Task to complete:
Transcribe all records exactly.

Stored data entries:
•••

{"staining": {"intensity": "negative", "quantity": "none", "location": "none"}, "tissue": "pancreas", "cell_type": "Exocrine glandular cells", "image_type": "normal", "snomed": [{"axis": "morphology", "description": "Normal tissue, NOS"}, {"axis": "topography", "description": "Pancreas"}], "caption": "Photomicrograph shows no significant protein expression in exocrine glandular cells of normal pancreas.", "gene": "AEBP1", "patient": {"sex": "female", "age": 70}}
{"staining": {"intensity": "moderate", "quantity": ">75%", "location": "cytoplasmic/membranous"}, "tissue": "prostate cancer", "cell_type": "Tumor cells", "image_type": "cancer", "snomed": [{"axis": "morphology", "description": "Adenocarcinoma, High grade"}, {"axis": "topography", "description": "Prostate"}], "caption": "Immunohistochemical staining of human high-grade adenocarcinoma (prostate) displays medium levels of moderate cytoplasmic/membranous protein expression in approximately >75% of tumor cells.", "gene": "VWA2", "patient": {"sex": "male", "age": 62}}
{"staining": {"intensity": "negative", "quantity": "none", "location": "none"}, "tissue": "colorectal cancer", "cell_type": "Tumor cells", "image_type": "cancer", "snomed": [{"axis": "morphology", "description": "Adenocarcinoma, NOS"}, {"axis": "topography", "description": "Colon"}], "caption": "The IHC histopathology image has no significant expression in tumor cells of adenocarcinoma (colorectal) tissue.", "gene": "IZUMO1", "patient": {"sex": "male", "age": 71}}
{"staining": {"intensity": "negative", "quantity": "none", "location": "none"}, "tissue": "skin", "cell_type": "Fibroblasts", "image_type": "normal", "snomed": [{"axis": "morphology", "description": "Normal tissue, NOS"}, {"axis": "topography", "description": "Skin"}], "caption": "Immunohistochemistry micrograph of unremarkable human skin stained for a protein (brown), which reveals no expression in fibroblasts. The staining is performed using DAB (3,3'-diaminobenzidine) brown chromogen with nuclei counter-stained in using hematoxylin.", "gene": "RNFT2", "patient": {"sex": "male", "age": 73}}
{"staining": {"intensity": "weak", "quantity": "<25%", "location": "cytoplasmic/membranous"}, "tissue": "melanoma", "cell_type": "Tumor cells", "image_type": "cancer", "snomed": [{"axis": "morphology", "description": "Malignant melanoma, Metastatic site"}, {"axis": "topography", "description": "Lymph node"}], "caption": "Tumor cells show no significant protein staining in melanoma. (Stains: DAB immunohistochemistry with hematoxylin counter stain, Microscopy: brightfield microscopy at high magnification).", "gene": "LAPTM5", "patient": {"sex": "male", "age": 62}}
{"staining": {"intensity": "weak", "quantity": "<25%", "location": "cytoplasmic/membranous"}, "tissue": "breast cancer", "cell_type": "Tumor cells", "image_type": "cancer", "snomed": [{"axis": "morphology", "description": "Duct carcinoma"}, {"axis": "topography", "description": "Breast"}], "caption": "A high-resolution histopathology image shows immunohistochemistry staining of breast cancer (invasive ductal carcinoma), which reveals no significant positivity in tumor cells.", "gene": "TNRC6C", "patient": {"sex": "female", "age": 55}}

•••

Answer to this task:
{"staining": {"intensity": "negative", "quantity": "none", "location": "none"}, "tissue": "pancreas", "cell_type": "Exocrine glandular cells", "image_type": "normal", "snomed": [{"axis": "morphology", "description": "Normal tissue, NOS"}, {"axis": "topography", "description": "Pancreas"}], "caption": "Photomicrograph shows no significant protein expression in exocrine glandular cells of normal pancreas.", "gene": "AEBP1", "patient": {"sex": "female", "age": 70}}
{"staining": {"intensity": "moderate", "quantity": ">75%", "location": "cytoplasmic/membranous"}, "tissue": "prostate cancer", "cell_type": "Tumor cells", "image_type": "cancer", "snomed": [{"axis": "morphology", "description": "Adenocarcinoma, High grade"}, {"axis": "topography", "description": "Prostate"}], "caption": "Immunohistochemical staining of human high-grade adenocarcinoma (prostate) displays medium levels of moderate cytoplasmic/membranous protein expression in approximately >75% of tumor cells.", "gene": "VWA2", "patient": {"sex": "male", "age": 62}}
{"staining": {"intensity": "negative", "quantity": "none", "location": "none"}, "tissue": "colorectal cancer", "cell_type": "Tumor cells", "image_type": "cancer", "snomed": [{"axis": "morphology", "description": "Adenocarcinoma, NOS"}, {"axis": "topography", "description": "Colon"}], "caption": "The IHC histopathology image has no significant expression in tumor cells of adenocarcinoma (colorectal) tissue.", "gene": "IZUMO1", "patient": {"sex": "male", "age": 71}}
{"staining": {"intensity": "negative", "quantity": "none", "location": "none"}, "tissue": "skin", "cell_type": "Fibroblasts", "image_type": "normal", "snomed": [{"axis": "morphology", "description": "Normal tissue, NOS"}, {"axis": "topography", "description": "Skin"}], "caption": "Immunohistochemistry micrograph of unremarkable human skin stained for a protein (brown), which reveals no expression in fibroblasts. The staining is performed using DAB (3,3'-diaminobenzidine) brown chromogen with nuclei counter-stained in using hematoxylin.", "gene": "RNFT2", "patient": {"sex": "male", "age": 73}}
{"staining": {"intensity": "weak", "quantity": "<25%", "location": "cytoplasmic/membranous"}, "tissue": "melanoma", "cell_type": "Tumor cells", "image_type": "cancer", "snomed": [{"axis": "morphology", "description": "Malignant melanoma, Metastatic site"}, {"axis": "topography", "description": "Lymph node"}], "caption": "Tumor cells show no significant protein staining in melanoma. (Stains: DAB immunohistochemistry with hematoxylin counter stain, Microscopy: brightfield microscopy at high magnification).", "gene": "LAPTM5", "patient": {"sex": "male", "age": 62}}
{"staining": {"intensity": "weak", "quantity": "<25%", "location": "cytoplasmic/membranous"}, "tissue": "breast cancer", "cell_type": "Tumor cells", "image_type": "cancer", "snomed": [{"axis": "morphology", "description": "Duct carcinoma"}, {"axis": "topography", "description": "Breast"}], "caption": "A high-resolution histopathology image shows immunohistochemistry staining of breast cancer (invasive ductal carcinoma), which reveals no significant positivity in tumor cells.", "gene": "TNRC6C", "patient": {"sex": "female", "age": 55}}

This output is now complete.